Ricki Lake Plots Talk Comeback

In the 1990s, when daytime TV was awash with talk shows that paraded the hideous personal problems of seemingly average people, actress Ricki Lake (Hairspray, Mrs. Winterbourne) launched what turned out to be one of the genre’s longer-lived franchises. Ricki Lake ended just last year, after 11 years in syndication. But while Sally Jessy Raphael, Jenny Jones and others from that era seem to have tossed in the TV microphone for good, Lake is gearing up to get back in the game.

Negotiations are underway for the development of a new Lake project that could be on the air by next fall.
ICM has been shopping the idea around Hollywood for the past few weeks, according to a source familiar with the project, and three studios have expressed interest in pursuing it.

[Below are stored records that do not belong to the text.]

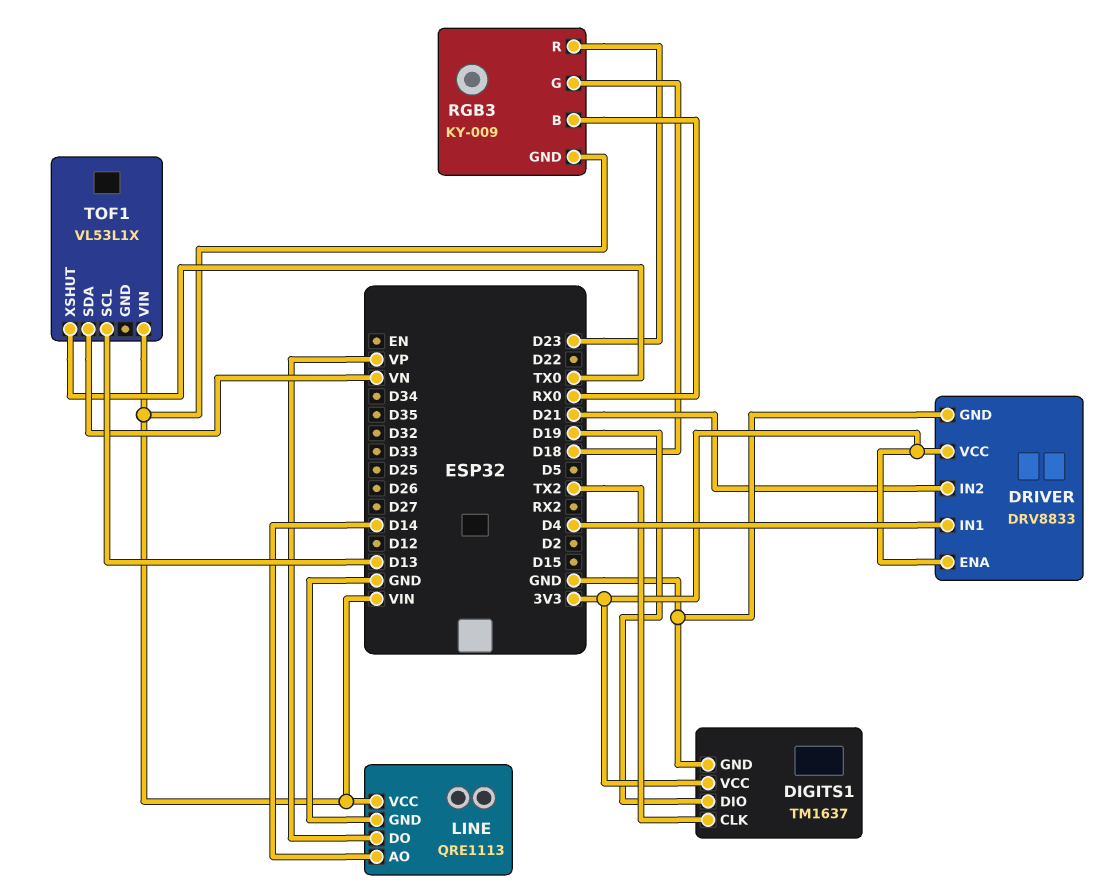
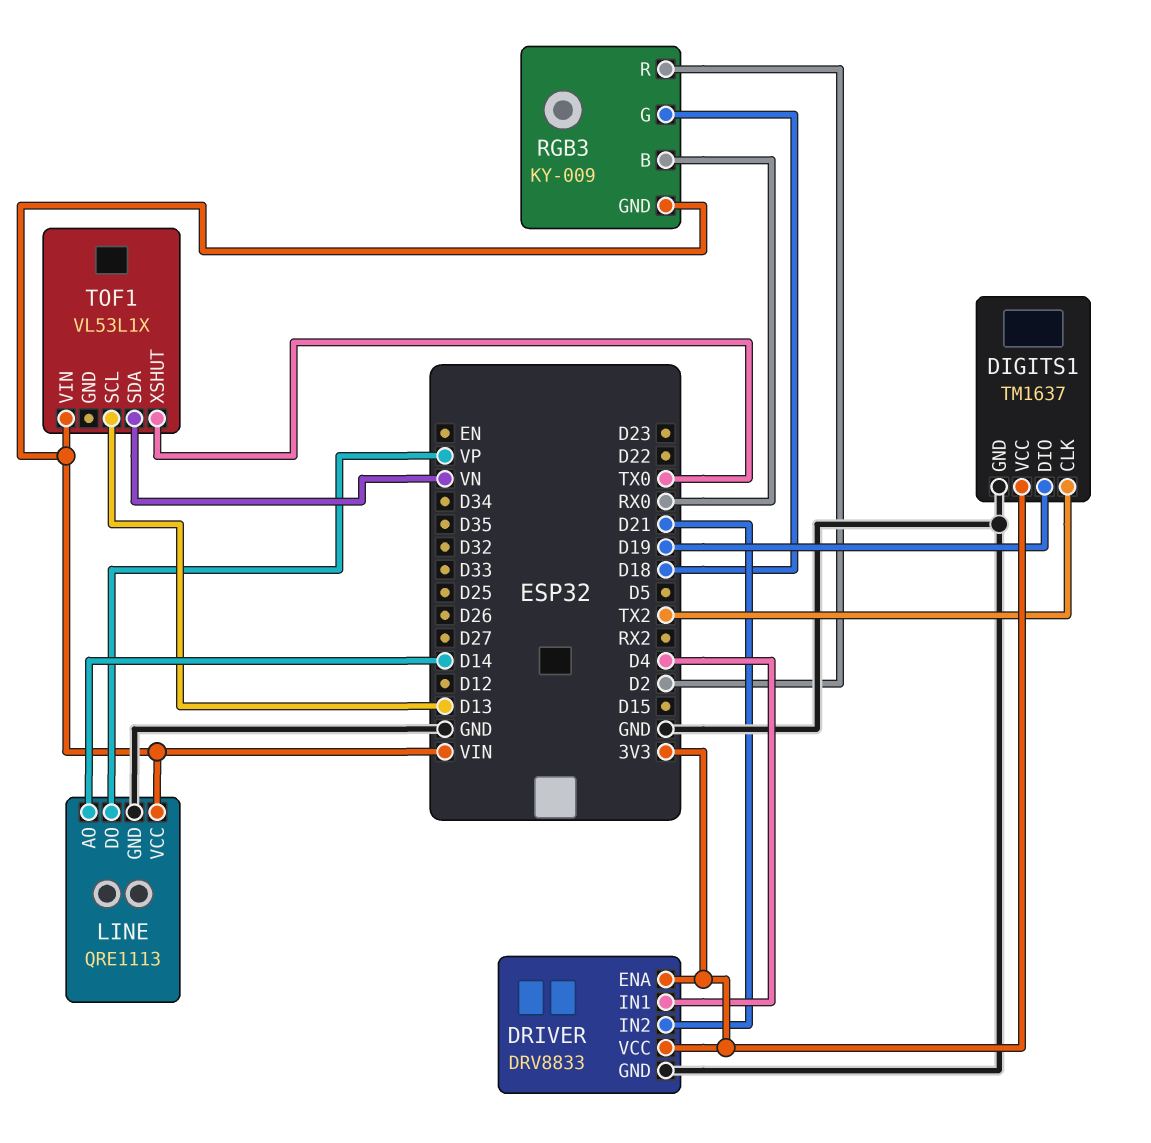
RGB3 pin R: D23 -> D2

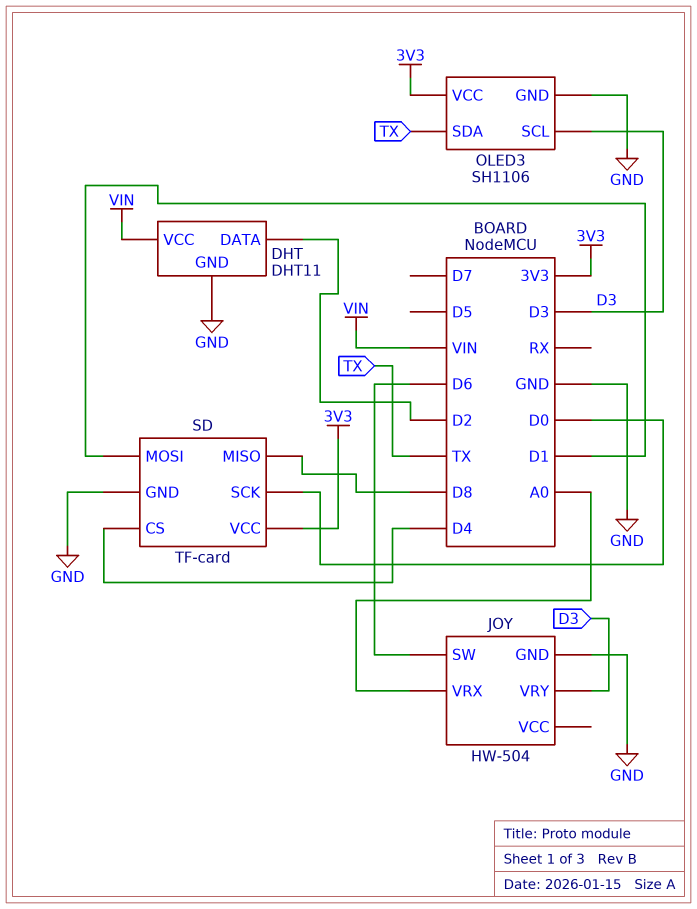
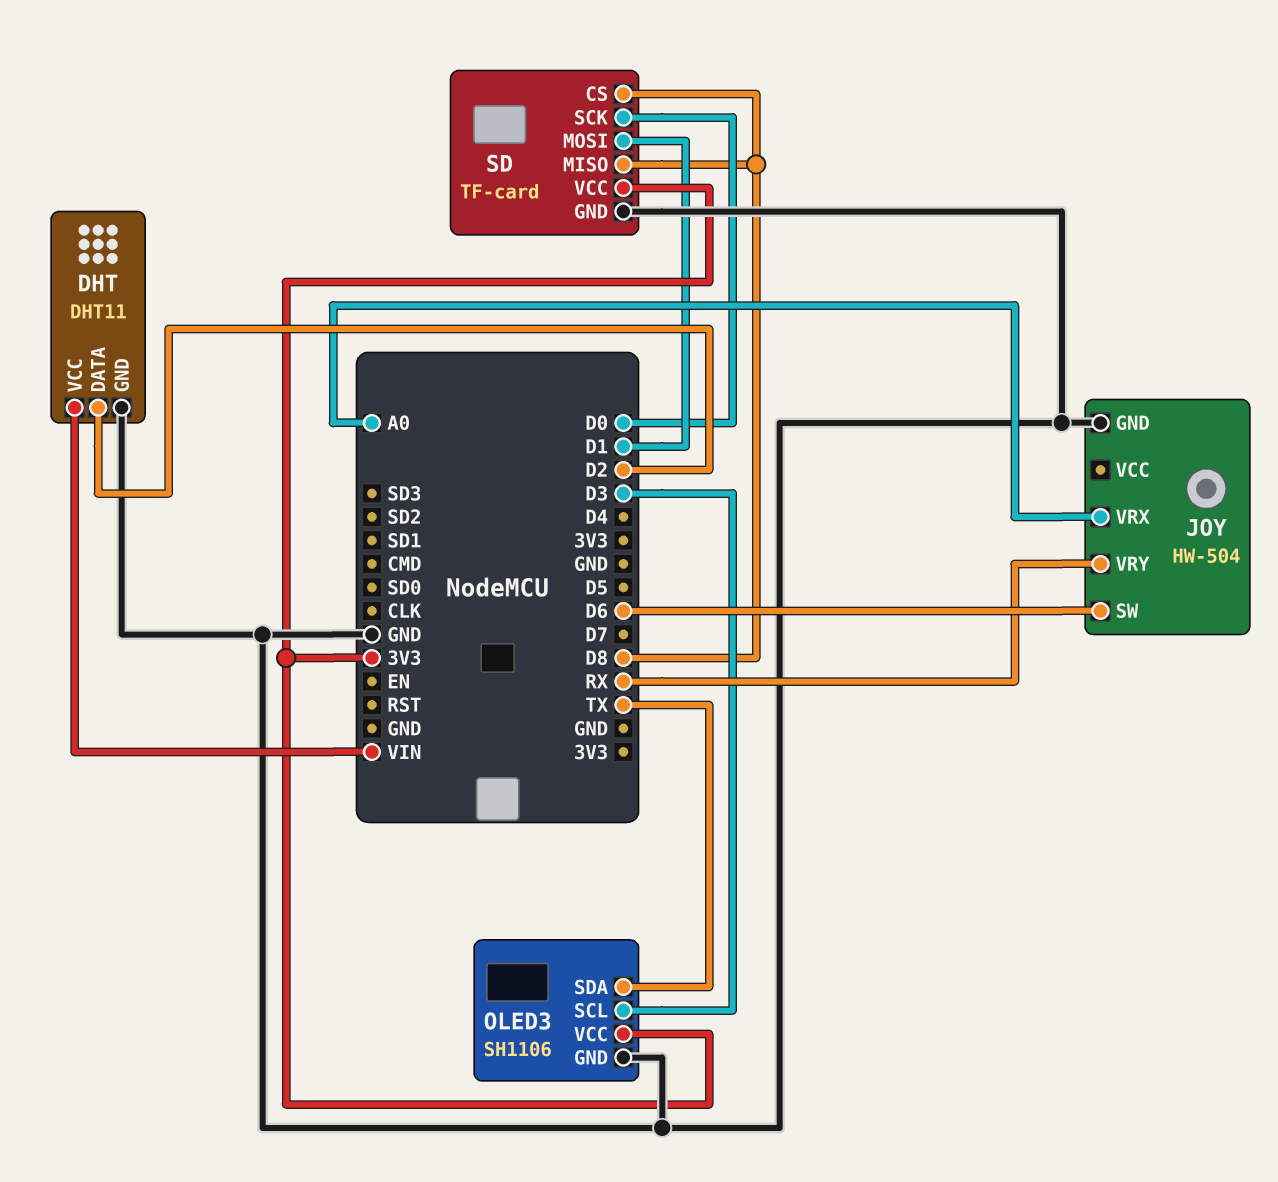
JOY pin VRY: D3 -> RX
SD pin CS: D4 -> D8

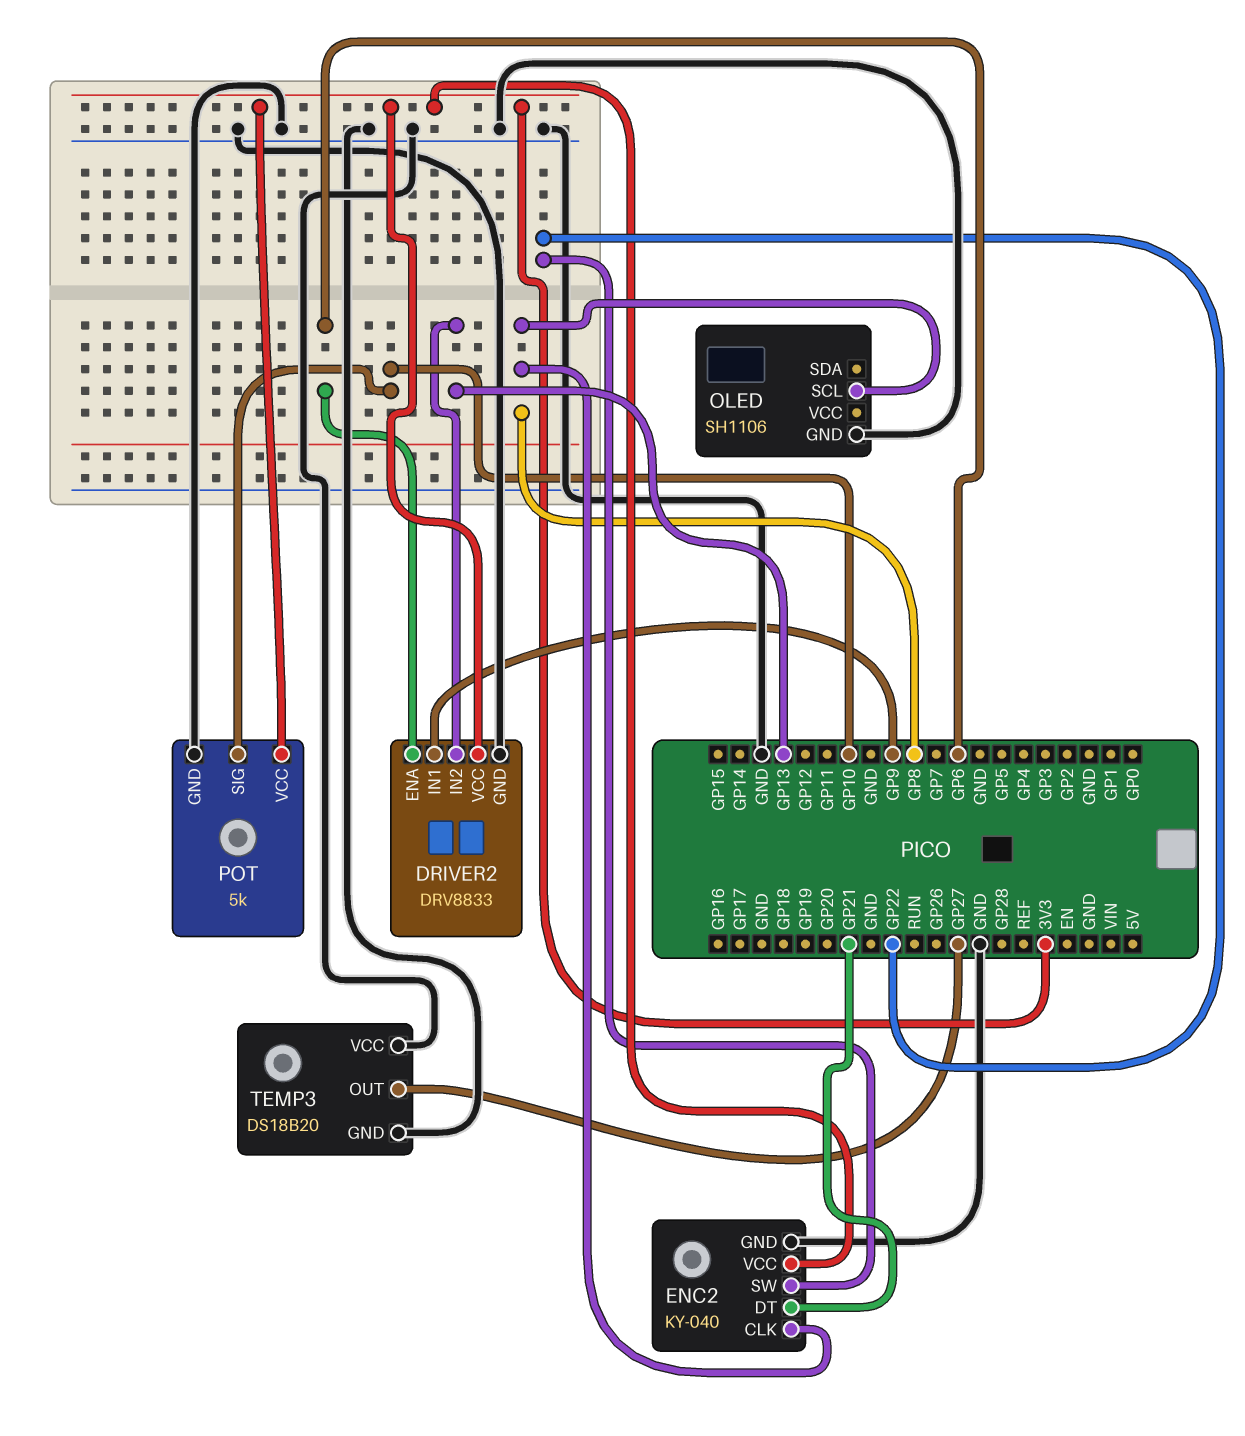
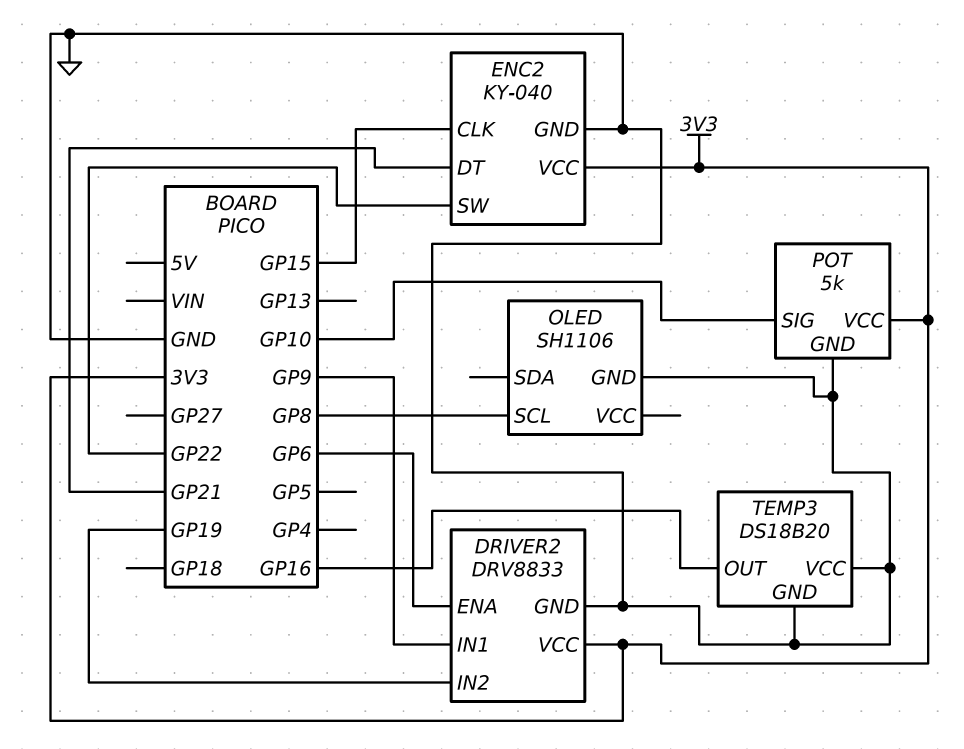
DRIVER2 pin IN2: GP13 -> GP19
ENC2 pin CLK: GP8 -> GP15
TEMP3 pin OUT: GP27 -> GP16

But aspiring talk-show guests who’ve been depressed by contraction in the business shouldn’t dust off their tales of slutty man-stealing sisters and good-for-nothing thieving boyfriends just yet. The new Lake show, which was originally pitched with a format similar to ABC’s multi-voiced and more decorous The View, has since been recast as a solo effort—but one that would still be aimed at a female demo a bit older than the younger audience courted by Lake’s previous show. After all, when she launched Ricki Lake in 1993, the host was in her mid-20s. Now Lake’s a 37-year-old divorced, single mother. (And still acting: She recently completed work on an indie film, Park, directed by Kurt Voelker.)
Lake would have a significant ownership interest in the show, which complicates the deal-making process. But negotiations are moving ahead. “I would be very surprised,” says our source, “if there was not a coming-to-terms on this by the end of the month.”